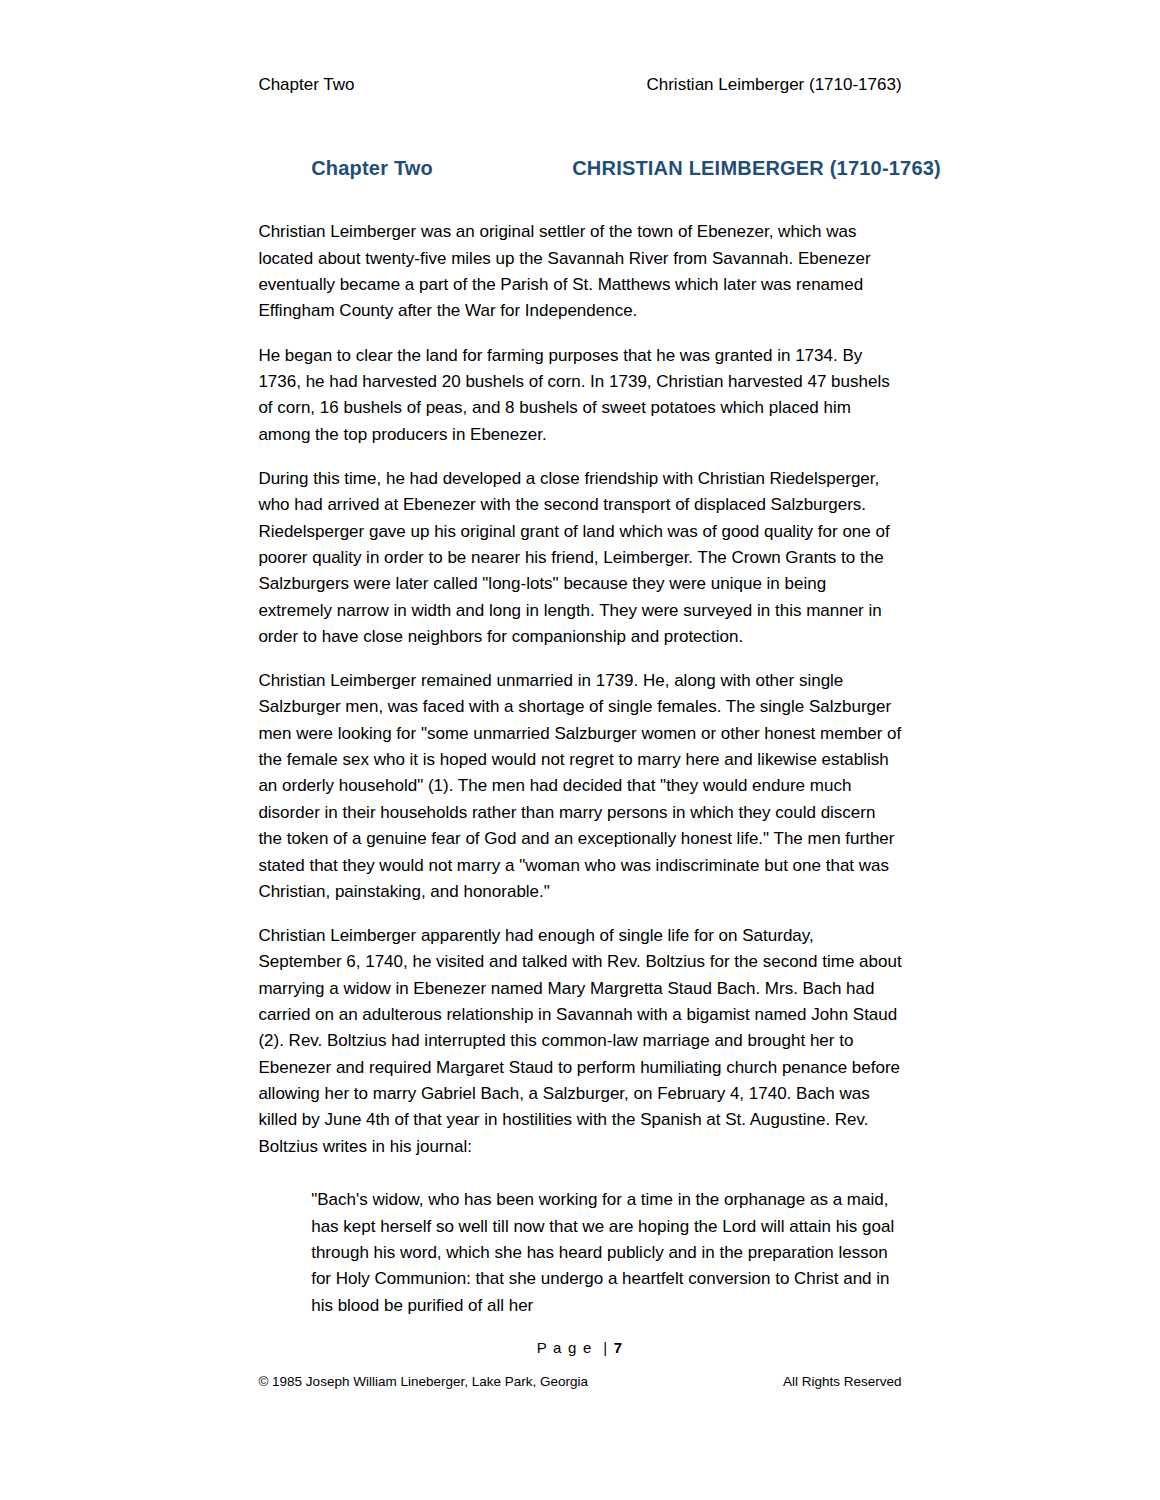Chapter Two Christian Leimberger (1710-1763)
Chapter Two CHRISTIAN LEIMBERGER (1710-1763)
Christian Leimberger was an original settler of the town of Ebenezer, which was located about twenty-five miles up the Savannah River from Savannah. Ebenezer eventually became a part of the Parish of St. Matthews which later was renamed Effingham County after the War for Independence.
He began to clear the land for farming purposes that he was granted in 1734. By 1736, he had harvested 20 bushels of corn. In 1739, Christian harvested 47 bushels of corn, 16 bushels of peas, and 8 bushels of sweet potatoes which placed him among the top producers in Ebenezer.
During this time, he had developed a close friendship with Christian Riedelsperger, who had arrived at Ebenezer with the second transport of displaced Salzburgers. Riedelsperger gave up his original grant of land which was of good quality for one of poorer quality in order to be nearer his friend, Leimberger. The Crown Grants to the Salzburgers were later called "long-lots" because they were unique in being extremely narrow in width and long in length. They were surveyed in this manner in order to have close neighbors for companionship and protection.
Christian Leimberger remained unmarried in 1739. He, along with other single Salzburger men, was faced with a shortage of single females. The single Salzburger men were looking for "some unmarried Salzburger women or other honest member of the female sex who it is hoped would not regret to marry here and likewise establish an orderly household" (1). The men had decided that "they would endure much disorder in their households rather than marry persons in which they could discern the token of a genuine fear of God and an exceptionally honest life." The men further stated that they would not marry a "woman who was indiscriminate but one that was Christian, painstaking, and honorable."
Christian Leimberger apparently had enough of single life for on Saturday, September 6, 1740, he visited and talked with Rev. Boltzius for the second time about marrying a widow in Ebenezer named Mary Margretta Staud Bach. Mrs. Bach had carried on an adulterous relationship in Savannah with a bigamist named John Staud (2). Rev. Boltzius had interrupted this common-law marriage and brought her to Ebenezer and required Margaret Staud to perform humiliating church penance before allowing her to marry Gabriel Bach, a Salzburger, on February 4, 1740. Bach was killed by June 4th of that year in hostilities with the Spanish at St. Augustine. Rev. Boltzius writes in his journal:
"Bach's widow, who has been working for a time in the orphanage as a maid, has kept herself so well till now that we are hoping the Lord will attain his goal through his word, which she has heard publicly and in the preparation lesson for Holy Communion: that she undergo a heartfelt conversion to Christ and in his blood be purified of all her
P a g e | 7
© 1985 Joseph William Lineberger, Lake Park, Georgia All Rights Reserved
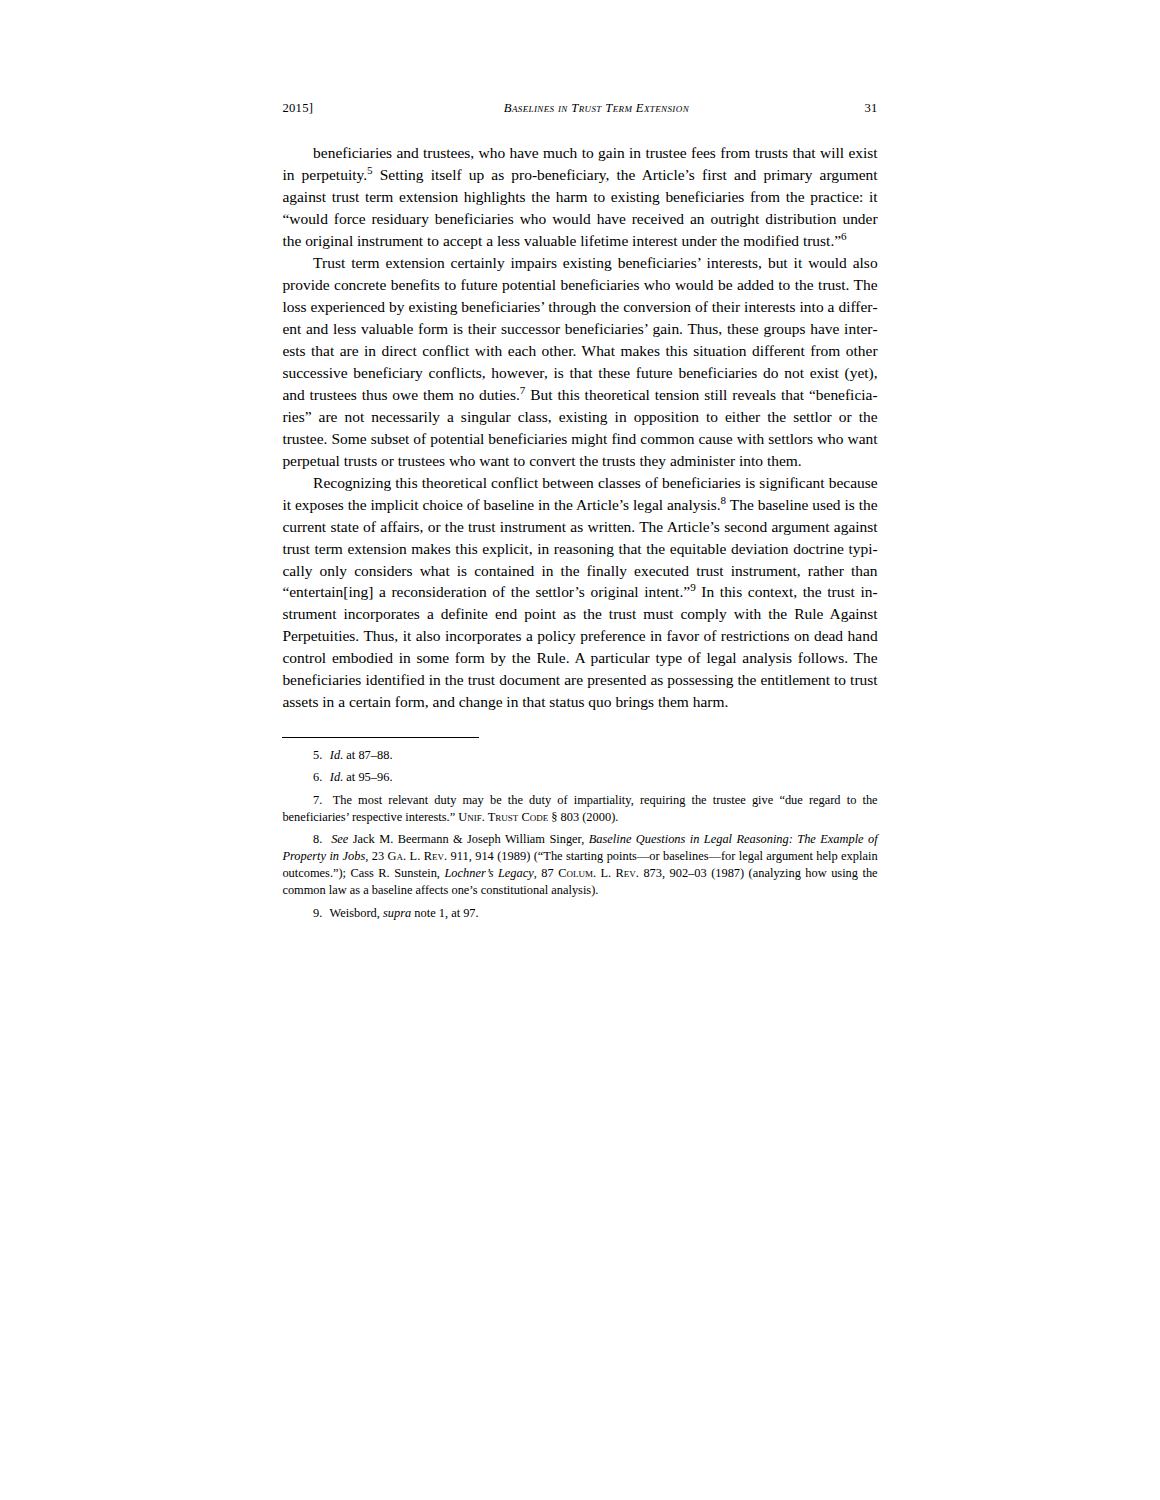2015] Baselines in Trust Term Extension 31
beneficiaries and trustees, who have much to gain in trustee fees from trusts that will exist in perpetuity.5 Setting itself up as pro-beneficiary, the Article’s first and primary argument against trust term extension highlights the harm to existing beneficiaries from the practice: it “would force residuary beneficiaries who would have received an outright distribution under the original instrument to accept a less valuable lifetime interest under the modified trust.”6
Trust term extension certainly impairs existing beneficiaries’ interests, but it would also provide concrete benefits to future potential beneficiaries who would be added to the trust. The loss experienced by existing beneficiaries’ through the conversion of their interests into a different and less valuable form is their successor beneficiaries’ gain. Thus, these groups have interests that are in direct conflict with each other. What makes this situation different from other successive beneficiary conflicts, however, is that these future beneficiaries do not exist (yet), and trustees thus owe them no duties.7 But this theoretical tension still reveals that “beneficiaries” are not necessarily a singular class, existing in opposition to either the settlor or the trustee. Some subset of potential beneficiaries might find common cause with settlors who want perpetual trusts or trustees who want to convert the trusts they administer into them.
Recognizing this theoretical conflict between classes of beneficiaries is significant because it exposes the implicit choice of baseline in the Article’s legal analysis.8 The baseline used is the current state of affairs, or the trust instrument as written. The Article’s second argument against trust term extension makes this explicit, in reasoning that the equitable deviation doctrine typically only considers what is contained in the finally executed trust instrument, rather than “entertain[ing] a reconsideration of the settlor’s original intent.”9 In this context, the trust instrument incorporates a definite end point as the trust must comply with the Rule Against Perpetuities. Thus, it also incorporates a policy preference in favor of restrictions on dead hand control embodied in some form by the Rule. A particular type of legal analysis follows. The beneficiaries identified in the trust document are presented as possessing the entitlement to trust assets in a certain form, and change in that status quo brings them harm.
5. Id. at 87–88.
6. Id. at 95–96.
7. The most relevant duty may be the duty of impartiality, requiring the trustee give “due regard to the beneficiaries’ respective interests.” Unif. Trust Code § 803 (2000).
8. See Jack M. Beermann & Joseph William Singer, Baseline Questions in Legal Reasoning: The Example of Property in Jobs, 23 Ga. L. Rev. 911, 914 (1989) (“The starting points—or baselines—for legal argument help explain outcomes.”); Cass R. Sunstein, Lochner’s Legacy, 87 Colum. L. Rev. 873, 902–03 (1987) (analyzing how using the common law as a baseline affects one’s constitutional analysis).
9. Weisbord, supra note 1, at 97.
※
_Exercise instructions:_ The line containing "During this time, he" marks the end; please output exactly the lines of the listing above from its first line through that line, without pictures.

_Answer to this task:_
Chapter Two Christian Leimberger (1710-1763)
Chapter Two CHRISTIAN LEIMBERGER (1710-1763)
Christian Leimberger was an original settler of the town of Ebenezer, which was located about twenty-five miles up the Savannah River from Savannah. Ebenezer eventually became a part of the Parish of St. Matthews which later was renamed Effingham County after the War for Independence.
He began to clear the land for farming purposes that he was granted in 1734. By 1736, he had harvested 20 bushels of corn. In 1739, Christian harvested 47 bushels of corn, 16 bushels of peas, and 8 bushels of sweet potatoes which placed him among the top producers in Ebenezer.
During this time, he had developed a close friendship with Christian Riedelsperger, who had arrived at Ebenezer with the second transport of displaced Salzburgers. Riedelsperger gave up his original grant of land which was of good quality for one of poorer quality in order to be nearer his friend, Leimberger. The Crown Grants to the Salzburgers were later called "long-lots" because they were unique in being extremely narrow in width and long in length. They were surveyed in this manner in order to have close neighbors for companionship and protection.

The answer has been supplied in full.